In the cryptocurrency world, remember these words👇🏻

The more you lose in trading, the more cautious you should be about adding to your position. The crypto market has many traps; many traders become very anxious after being stuck in a position. Instead of considering an exit, they keep adding to their positions to lower their average cost, hoping for a rebound to break even. This actually goes against common sense. The process of decline cannot be reversed in just one or two days; adding to a position is merely self-comfort. The more anxious you are, the easier it is to make mistakes, and in the end, you'll regret it. Why would you dare to add to your position at this point?

Discipline in trading must be strictly enforced. Many traders will create detailed plans before trading, such as determining at what market drop they will take action and at what price point they will enter a specific coin. However, during trading, they are often easily swayed by stimuli and temptations.

If you can't even execute your own plan properly, then you are not trading in the crypto market but rather at a casino. Most of the time, the operations made at the moment are likely to be wrong. Avoid frequent trading in cryptocurrency.

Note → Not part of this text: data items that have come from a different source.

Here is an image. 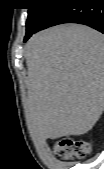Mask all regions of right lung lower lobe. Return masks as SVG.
<instances>
[{"instance_id": "98d812e1", "label": "right lung lower lobe", "mask_w": 104, "mask_h": 169, "mask_svg": "<svg viewBox=\"0 0 104 169\" xmlns=\"http://www.w3.org/2000/svg\"><path fill=\"white\" fill-rule=\"evenodd\" d=\"M55 10L35 30L26 34L24 41L35 32L63 23L88 25L104 33V0H55Z\"/></svg>"}]
</instances>
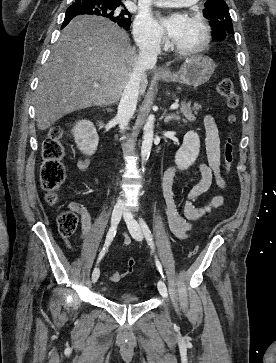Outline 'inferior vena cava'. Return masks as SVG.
Segmentation results:
<instances>
[{
	"instance_id": "602c4592",
	"label": "inferior vena cava",
	"mask_w": 276,
	"mask_h": 363,
	"mask_svg": "<svg viewBox=\"0 0 276 363\" xmlns=\"http://www.w3.org/2000/svg\"><path fill=\"white\" fill-rule=\"evenodd\" d=\"M159 40H146L139 43V54L135 59L131 76L126 84L118 105L116 120L119 123L121 131H124L133 116L137 99L139 95V86L142 73L149 68H153L157 62V56L160 54ZM123 201L121 198L117 200V207H121Z\"/></svg>"
}]
</instances>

Many traders who suffer severe losses are those who engage in very short-term trading. Conversely, those who treat trading as a form of entertainment, without advanced skills, will not incur significant losses even if they just wait patiently.

Avoid continuously increasing your position size; in the cryptocurrency world, throwing money around is common, but it can affect your life. However, this is a very real depiction. Before you have the ability to make money, do not keep adding to your account, especially if it affects your standard of living.

Losses indicate that there is a flaw in your trading system. At this point, you should not try to fill the hole by increasing your position. Instead, you should reflect and calmly explore an effective method before increasing your efforts again.